Ah totally. Thanks for sharing your thoughts! In my case I’m evaluating clickhouse as a source of truth for customer telemetry data. Totally agree about the OLTP limitations.
(Remember that clickhouse is not reliable. It doesn’t pretend to be.
Clickhouse is great for lots of common query workloads, but if losing your data would be a big deal then it makes a lot of sense to have your data in a reliable and backed up place (eg timescale or just s3 files or whatever) too.
Of course lots of times people chuck stuff into clickhouse and it’s fine if they lose a bit sometimes. YMMV.)
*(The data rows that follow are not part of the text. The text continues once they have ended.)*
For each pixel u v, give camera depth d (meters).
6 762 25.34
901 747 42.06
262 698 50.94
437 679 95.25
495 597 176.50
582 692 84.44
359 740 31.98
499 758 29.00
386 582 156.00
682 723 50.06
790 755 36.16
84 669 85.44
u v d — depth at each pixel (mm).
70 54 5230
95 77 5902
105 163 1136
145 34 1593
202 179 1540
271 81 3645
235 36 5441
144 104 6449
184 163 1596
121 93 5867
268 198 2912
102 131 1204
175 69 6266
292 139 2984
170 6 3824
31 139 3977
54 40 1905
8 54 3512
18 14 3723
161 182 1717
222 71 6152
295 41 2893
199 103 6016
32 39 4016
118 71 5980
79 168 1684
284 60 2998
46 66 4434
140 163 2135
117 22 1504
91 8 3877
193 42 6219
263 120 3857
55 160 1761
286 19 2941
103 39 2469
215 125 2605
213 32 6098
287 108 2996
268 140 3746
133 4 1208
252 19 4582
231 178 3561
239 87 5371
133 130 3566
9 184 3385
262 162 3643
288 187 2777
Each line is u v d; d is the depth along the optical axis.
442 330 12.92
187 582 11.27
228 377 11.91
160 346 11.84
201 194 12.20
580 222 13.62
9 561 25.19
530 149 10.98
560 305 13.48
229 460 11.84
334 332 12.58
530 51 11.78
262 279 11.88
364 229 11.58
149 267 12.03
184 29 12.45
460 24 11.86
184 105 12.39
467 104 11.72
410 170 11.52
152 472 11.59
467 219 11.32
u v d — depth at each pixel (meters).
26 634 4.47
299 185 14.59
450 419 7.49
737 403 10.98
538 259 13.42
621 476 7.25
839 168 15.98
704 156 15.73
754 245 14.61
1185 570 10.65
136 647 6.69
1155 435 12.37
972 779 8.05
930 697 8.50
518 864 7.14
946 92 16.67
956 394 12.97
I have not found this to be the case. Like any system you need to take precautions (replicas and sharding) to ensure no data loss, but I didn't find that to be challenging. In what way have you found ClickHouse particularly risky in this way?
It’s basic computer science. Clickhouse doesn’t fsync etc.
Clickhouse (and other systems with the same basic architecture, like elastic search and, shudder, mongodb) work very well on happy path. They are not advertising themselves as ACID.